Text block —

——————————

Posts Tagged ‘comics’

Handbags! Not so extraordinary gentlemen…

Saturday, February 2nd, 2008

I was somewhat underwhelmed to read in Empire this month about alleged tensions on the set of the film The League of Extraordinary Gentlemen (as I insist on calling it) between Sean Connery and director Stephen Norrington. After 7 pages, it emerges that this consisted of little more than not getting on very well and Norrington on one occasion goading Connery to punch him, which Connery declined to do. Oh, and one of the stages got flooded. Ho. Hum.

It is particularly unfortunate that we only get to read one side of the story: Connery is certainly a bona fide movie star, but he has always seemed to be quite precious about it (okay, I admit it, I just don’t like his politics).

But the real problem with this article, and the reason for this rant now, is that it doesn’t touch on either the ongoing travesty that is Hollywood’s inability to “get” Alan Moore (the best thing that can be said about “LXG” - as they like to call it - is that it isn’t quite as godawful as From Hell) or the legal battle that Moore faced when some no-mark sued him for plagiarising his never-before-heard-of yet vaguely similar screenplay. That’s a far more interesting story.

——————————

(Collected data)
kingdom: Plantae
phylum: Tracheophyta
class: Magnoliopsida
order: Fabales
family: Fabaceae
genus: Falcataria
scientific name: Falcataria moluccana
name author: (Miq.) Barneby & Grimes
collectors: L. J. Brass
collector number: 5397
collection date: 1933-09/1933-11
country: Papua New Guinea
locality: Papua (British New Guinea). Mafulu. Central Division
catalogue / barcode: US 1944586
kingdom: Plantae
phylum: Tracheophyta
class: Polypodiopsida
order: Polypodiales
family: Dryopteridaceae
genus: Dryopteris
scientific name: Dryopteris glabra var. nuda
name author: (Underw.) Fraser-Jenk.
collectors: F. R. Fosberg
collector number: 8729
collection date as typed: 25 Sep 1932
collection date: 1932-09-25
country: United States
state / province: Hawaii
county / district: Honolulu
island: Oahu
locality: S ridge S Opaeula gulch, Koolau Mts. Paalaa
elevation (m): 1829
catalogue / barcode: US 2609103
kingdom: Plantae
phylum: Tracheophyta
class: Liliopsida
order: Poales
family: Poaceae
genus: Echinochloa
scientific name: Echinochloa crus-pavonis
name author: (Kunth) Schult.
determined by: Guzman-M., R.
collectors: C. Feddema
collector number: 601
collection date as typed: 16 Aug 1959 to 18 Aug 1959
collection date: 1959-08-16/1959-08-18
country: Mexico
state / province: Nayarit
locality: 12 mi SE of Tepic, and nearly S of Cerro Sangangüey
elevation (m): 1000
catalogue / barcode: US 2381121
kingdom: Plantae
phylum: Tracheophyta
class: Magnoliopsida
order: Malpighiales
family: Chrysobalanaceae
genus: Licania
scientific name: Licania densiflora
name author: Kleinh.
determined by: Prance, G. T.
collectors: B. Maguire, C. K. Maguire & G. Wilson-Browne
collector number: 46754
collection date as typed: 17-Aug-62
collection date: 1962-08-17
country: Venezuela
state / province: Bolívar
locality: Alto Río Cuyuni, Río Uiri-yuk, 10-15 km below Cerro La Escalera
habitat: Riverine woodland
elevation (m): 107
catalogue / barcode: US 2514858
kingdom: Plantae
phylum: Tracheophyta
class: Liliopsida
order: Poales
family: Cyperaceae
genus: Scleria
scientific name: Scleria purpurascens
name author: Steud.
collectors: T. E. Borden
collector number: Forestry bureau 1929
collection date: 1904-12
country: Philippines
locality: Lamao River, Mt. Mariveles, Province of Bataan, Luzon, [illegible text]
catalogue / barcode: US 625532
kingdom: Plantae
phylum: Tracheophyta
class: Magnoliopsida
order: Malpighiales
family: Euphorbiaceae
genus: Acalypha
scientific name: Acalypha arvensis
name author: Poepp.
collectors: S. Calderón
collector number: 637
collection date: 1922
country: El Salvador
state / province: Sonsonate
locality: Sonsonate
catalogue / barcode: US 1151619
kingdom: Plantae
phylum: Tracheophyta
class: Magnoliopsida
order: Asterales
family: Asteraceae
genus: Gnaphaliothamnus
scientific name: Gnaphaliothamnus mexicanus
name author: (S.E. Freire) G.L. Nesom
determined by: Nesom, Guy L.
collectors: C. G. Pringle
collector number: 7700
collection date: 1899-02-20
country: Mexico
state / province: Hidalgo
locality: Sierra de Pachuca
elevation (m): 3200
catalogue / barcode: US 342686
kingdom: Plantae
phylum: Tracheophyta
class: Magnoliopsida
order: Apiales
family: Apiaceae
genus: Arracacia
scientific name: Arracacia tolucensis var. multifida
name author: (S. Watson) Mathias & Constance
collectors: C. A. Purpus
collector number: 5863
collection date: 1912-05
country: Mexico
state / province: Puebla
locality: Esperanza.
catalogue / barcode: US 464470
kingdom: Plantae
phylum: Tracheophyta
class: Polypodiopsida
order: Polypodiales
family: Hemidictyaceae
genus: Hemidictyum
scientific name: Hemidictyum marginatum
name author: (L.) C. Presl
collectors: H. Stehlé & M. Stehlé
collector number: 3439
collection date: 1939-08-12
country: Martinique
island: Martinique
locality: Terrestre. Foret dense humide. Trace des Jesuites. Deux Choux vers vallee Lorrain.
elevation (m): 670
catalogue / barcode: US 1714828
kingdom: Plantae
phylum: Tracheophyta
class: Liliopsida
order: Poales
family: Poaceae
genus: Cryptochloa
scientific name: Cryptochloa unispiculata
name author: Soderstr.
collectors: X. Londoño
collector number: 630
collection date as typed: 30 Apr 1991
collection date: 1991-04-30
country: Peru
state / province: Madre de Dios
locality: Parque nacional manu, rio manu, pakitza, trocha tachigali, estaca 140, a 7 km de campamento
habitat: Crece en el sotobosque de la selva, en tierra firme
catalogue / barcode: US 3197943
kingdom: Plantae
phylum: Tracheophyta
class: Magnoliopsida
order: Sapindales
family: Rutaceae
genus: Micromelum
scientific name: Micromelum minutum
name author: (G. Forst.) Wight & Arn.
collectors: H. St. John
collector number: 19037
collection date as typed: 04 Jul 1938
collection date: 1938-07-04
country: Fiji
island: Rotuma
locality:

——————————

Short task 1 —
List every person the post about The League of Extraordinary Gentlemen mentions by name.
Short task 2 —
Lay out the entries as a Markdown table with the columns Row and Line, from the first line of the entries through the line holding "genus: Echinochloa", inclusive, leaving out blank lines.

Complete answer 1 —
- Sean Connery
- Stephen Norrington
- Alan Moore

Complete answer 2 —
| Row | Line |
|---|---|
| 1 | kingdom: Plantae |
| 2 | phylum: Tracheophyta |
| 3 | class: Magnoliopsida |
| 4 | order: Fabales |
| 5 | family: Fabaceae |
| 6 | genus: Falcataria |
| 7 | scientific name: Falcataria moluccana |
| 8 | name author: (Miq.) Barneby & Grimes |
| 9 | collectors: L. J. Brass |
| 10 | collector number: 5397 |
| 11 | collection date: 1933-09/1933-11 |
| 12 | country: Papua New Guinea |
| 13 | locality: Papua (British New Guinea). Mafulu. Central Division |
| 14 | catalogue / barcode: US 1944586 |
| 15 | kingdom: Plantae |
| 16 | phylum: Tracheophyta |
| 17 | class: Polypodiopsida |
| 18 | order: Polypodiales |
| 19 | family: Dryopteridaceae |
| 20 | genus: Dryopteris |
| 21 | scientific name: Dryopteris glabra var. nuda |
| 22 | name author: (Underw.) Fraser-Jenk. |
| 23 | collectors: F. R. Fosberg |
| 24 | collector number: 8729 |
| 25 | collection date as typed: 25 Sep 1932 |
| 26 | collection date: 1932-09-25 |
| 27 | country: United States |
| 28 | state / province: Hawaii |
| 29 | county / district: Honolulu |
| 30 | island: Oahu |
| 31 | locality: S ridge S Opaeula gulch, Koolau Mts. Paalaa |
| 32 | elevation (m): 1829 |
| 33 | catalogue / barcode: US 2609103 |
| 34 | kingdom: Plantae |
| 35 | phylum: Tracheophyta |
| 36 | class: Liliopsida |
| 37 | order: Poales |
| 38 | family: Poaceae |
| 39 | genus: Echinochloa |